The pyx is the small receptacle for the Eucharist which is used to transport the Eucharist out of the church. It is most often utilized to take the Eucharist to the sick. It is also gold, since it touches the Body of Christ.
The tabernacle is the place in which the Holy Eucharist is kept outside of mass. It is the gold box to which everyone genuflects, because inside that box is the Body of Christ. The tabernacle is supposed to be a very solid box which is not easily moved. This makes sense because the Body of Christ should be in a container which is difficult to steal or desecrate.
The cruets are the small containers which hold the water and wine before they are poured into the chalice and consecrated into the blood of Christ. The altar servers bring these up to the priest at the time of the offertory.
The lavabo bowl is the official name for the bowl over which the priest washes his hands at the offertory. Lavabo is Latin for “I will wash”, so it is a fitting name for a bowl whose purpose is a washing. When he uses this bowl, the priest is not only cleaning his hands, but he is showing figuratively that he should be spiritually clean as well.
The corporal is a special cloth which is placed on the altar and which holds on it the chalice(s) and paten. Its primary purpose is to catch any particles of the host or drops of the Precious Blood which may inadvertently fall. These particles and drops are still Jesus Himself, so it is crucial that they be caught and properly consumed.

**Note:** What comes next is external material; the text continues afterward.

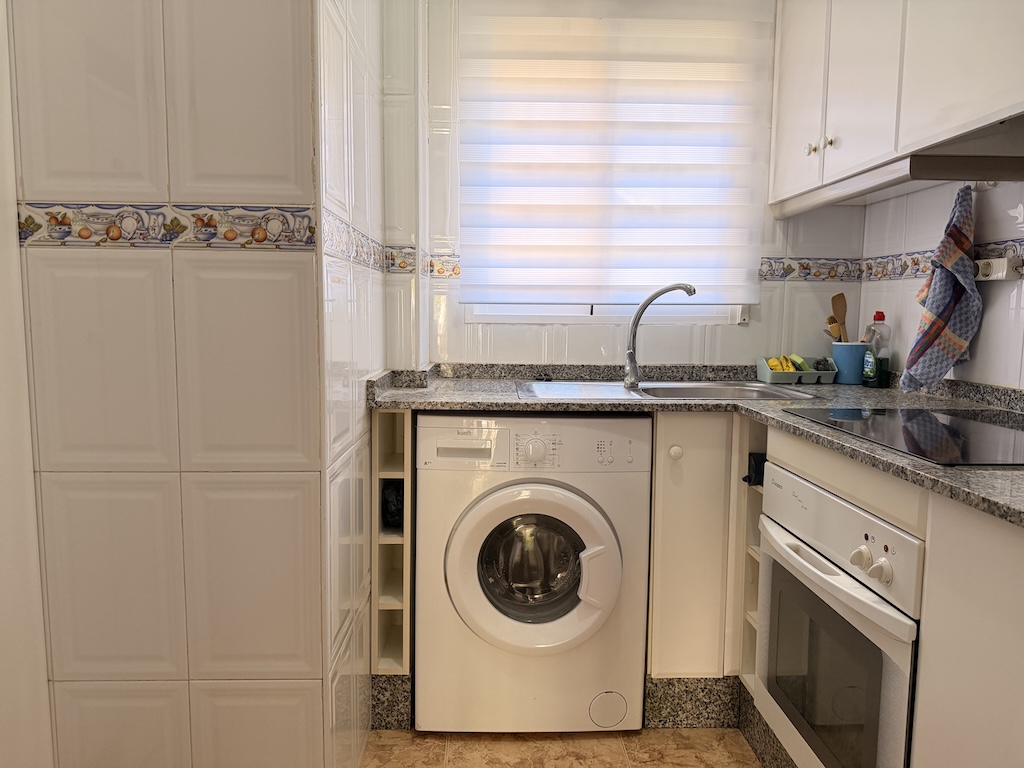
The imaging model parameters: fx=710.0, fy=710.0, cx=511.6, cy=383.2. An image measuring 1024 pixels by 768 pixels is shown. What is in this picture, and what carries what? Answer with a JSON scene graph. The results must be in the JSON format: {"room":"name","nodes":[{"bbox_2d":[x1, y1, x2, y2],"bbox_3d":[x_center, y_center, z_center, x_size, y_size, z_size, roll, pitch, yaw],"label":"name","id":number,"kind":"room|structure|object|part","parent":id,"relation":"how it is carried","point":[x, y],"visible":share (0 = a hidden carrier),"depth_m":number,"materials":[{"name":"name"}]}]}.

The pall is the piece of cardboard which is placed over the chalice. It is often covered in cloth and decorated. Its purpose is to keep foreign objects out of the Precious Blood.
The purificator is the cloth which hangs over the chalice and which the priest uses to wipe the chalice. Since the Precious Blood is so important, a special, blessed cloth is used to wipe up and clean anything which came into contact with It.
The finger towel is the cloth with which the priest dries his hands after washing them at the offertory. It is sometimes called a Lavabo Cloth, in relation to the Lavabo bowl. This cloth is unique, but is not as special as the purificator, because it does not touch the Precious Blood.